New mobile bio-threat trailer protects U.S. Air Force medical operations

Battelle has designed and delivered the first Laboratory Response Team (LRT) Trailer to McConnell Air Force Base in Kansas, with subsequent deliveries to other bases including Ohio's Wright-Patterson AFB, North Dakota's Grand Forks AFB and Florida's MacDill AFB. The trailer is a self-contained, climate-controlled laboratory that houses advanced test equipment, such as the Joint Biological Agent Identification System (JBAIDS), to perform rapid analysis and identification of biological agents...
March 28, 2007
3 min read

COLUMBUS, OH, March 28, 2007 -- Battelle has designed and delivered the first Laboratory Response Team (LRT) Trailer to McConnell Air Force Base in Kansas, with subsequent deliveries to other bases including Wright-Patterson AFB in Ohio; Grand Forks AFB in North Dakota; and MacDill AFB in Florida.

The LRT Trailer is a self-contained, climate-controlled laboratory that houses advanced test equipment, such as the Joint Biological Agent Identification System (JBAIDS), to perform rapid analysis and identification of biological agents. The trailers provide a new stand-off test capability that allows the LRT to respond to biological incidents and quickly identify threat agents in water, air, food, and clinical samples.

"The Air Force was faced with a real dilemma. How can Laboratory Response Teams rapidly evaluate potential biological threat incidents--without exposing medical forces and patients to the obvious threat of introducing contaminated samples into a medical treatment facility for agent testing?" said Jim Beddard, Battelle Program Manager. "The Battelle LRT Trailer solution is compliant with Headquarters AF directives in that regard, providing the needed protection and safeguards."

The laboratory equipment in the LRT trailer is capable of identifying a suspect agent at the DNA level. That information not only allows military commanders to quickly react to protect their operations, but it also can be invaluable as a resource to support civilian first responders through Defense Support to Civil Authorities in the event of an incident involving a biological agent.

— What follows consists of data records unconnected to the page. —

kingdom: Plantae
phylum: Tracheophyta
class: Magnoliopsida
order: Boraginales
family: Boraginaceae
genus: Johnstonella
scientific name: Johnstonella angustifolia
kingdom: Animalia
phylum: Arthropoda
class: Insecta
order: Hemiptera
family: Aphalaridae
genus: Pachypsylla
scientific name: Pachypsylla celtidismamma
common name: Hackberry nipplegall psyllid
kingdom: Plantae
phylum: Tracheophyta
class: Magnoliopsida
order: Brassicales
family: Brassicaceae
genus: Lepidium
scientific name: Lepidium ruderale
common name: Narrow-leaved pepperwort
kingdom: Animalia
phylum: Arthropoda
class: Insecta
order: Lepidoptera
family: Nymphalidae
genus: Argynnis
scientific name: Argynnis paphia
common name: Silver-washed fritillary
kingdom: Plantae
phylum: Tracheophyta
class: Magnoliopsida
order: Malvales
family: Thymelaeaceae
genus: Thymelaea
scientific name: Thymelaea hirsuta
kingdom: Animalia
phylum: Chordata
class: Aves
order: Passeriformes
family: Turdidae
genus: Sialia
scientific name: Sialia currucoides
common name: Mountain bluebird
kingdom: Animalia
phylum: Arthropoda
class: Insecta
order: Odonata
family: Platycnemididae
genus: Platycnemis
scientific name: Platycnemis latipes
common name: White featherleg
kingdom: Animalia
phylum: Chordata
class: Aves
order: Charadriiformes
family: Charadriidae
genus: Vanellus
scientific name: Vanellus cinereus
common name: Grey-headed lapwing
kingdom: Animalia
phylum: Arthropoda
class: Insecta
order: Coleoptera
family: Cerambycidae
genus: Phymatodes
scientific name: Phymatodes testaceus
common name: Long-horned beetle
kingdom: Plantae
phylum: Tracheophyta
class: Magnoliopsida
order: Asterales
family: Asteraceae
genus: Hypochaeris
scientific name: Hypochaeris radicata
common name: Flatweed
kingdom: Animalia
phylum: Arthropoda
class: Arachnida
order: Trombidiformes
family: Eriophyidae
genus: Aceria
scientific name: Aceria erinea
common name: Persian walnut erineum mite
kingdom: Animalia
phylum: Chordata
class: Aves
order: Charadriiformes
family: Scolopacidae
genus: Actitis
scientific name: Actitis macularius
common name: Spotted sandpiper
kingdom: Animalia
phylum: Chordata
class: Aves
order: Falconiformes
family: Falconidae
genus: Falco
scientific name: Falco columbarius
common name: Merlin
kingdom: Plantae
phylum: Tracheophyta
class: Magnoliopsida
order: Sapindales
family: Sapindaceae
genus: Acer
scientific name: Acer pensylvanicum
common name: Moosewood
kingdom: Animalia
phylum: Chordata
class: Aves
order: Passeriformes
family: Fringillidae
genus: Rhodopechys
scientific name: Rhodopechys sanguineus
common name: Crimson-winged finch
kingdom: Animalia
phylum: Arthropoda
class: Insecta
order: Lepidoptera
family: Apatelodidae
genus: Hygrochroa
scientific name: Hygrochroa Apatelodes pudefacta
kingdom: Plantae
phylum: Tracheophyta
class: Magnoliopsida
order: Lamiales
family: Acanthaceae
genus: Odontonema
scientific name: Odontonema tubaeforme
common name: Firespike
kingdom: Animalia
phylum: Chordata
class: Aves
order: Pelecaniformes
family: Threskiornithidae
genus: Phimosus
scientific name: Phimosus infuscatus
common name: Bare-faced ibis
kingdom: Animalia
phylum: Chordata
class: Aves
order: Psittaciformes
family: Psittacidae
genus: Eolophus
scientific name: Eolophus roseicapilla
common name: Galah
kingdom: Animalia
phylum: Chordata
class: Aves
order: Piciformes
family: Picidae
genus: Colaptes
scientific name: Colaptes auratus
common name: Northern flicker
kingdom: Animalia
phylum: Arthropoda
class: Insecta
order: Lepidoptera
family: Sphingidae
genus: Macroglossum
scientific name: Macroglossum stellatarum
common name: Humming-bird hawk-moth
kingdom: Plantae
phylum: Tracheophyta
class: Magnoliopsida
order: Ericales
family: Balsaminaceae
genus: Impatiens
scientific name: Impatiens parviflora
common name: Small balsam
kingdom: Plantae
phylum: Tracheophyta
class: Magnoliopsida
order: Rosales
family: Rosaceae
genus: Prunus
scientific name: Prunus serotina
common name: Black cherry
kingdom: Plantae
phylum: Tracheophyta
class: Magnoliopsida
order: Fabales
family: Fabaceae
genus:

"In an ideal world, perhaps such trailers would not be necessary. But we're in a different environment today in the world," said Brig. Gen. Byron Hepburn, Air Mobility Command Surgeon General. "We have an adversary that is not reluctant at all to use threats like anthrax. This is a key readiness asset, a key readiness platform for our Air Force."

Battelle (www.battelle.org) is the world's largest non-profit independent research and development organization, with 20,000 employees in more than 120 locations worldwide, including five national laboratories Battelle manages or co-manages for the U.S. Department of Energy. Headquartered in Columbus, Ohio, Battelle conducts $3.8 billion in R&D annually through contract research, laboratory management, and technology commercialization. Battelle provides innovative solutions to some of the world's most important problems including global climate change, sustainable energy technologies, high performance materials, next generation healthcare diagnostics and therapeutics, and advanced security solutions for people, infrastructure, and the nation. Battelle has a long history of developing successful commercial products in collaboration with its clients, ranging from products to fight diabetes, cancer, and heart disease to the development of the office copier machine (Xerox). As a non-profit charitable trust with an eye toward the future, Battelle actively supports and promotes science and math education.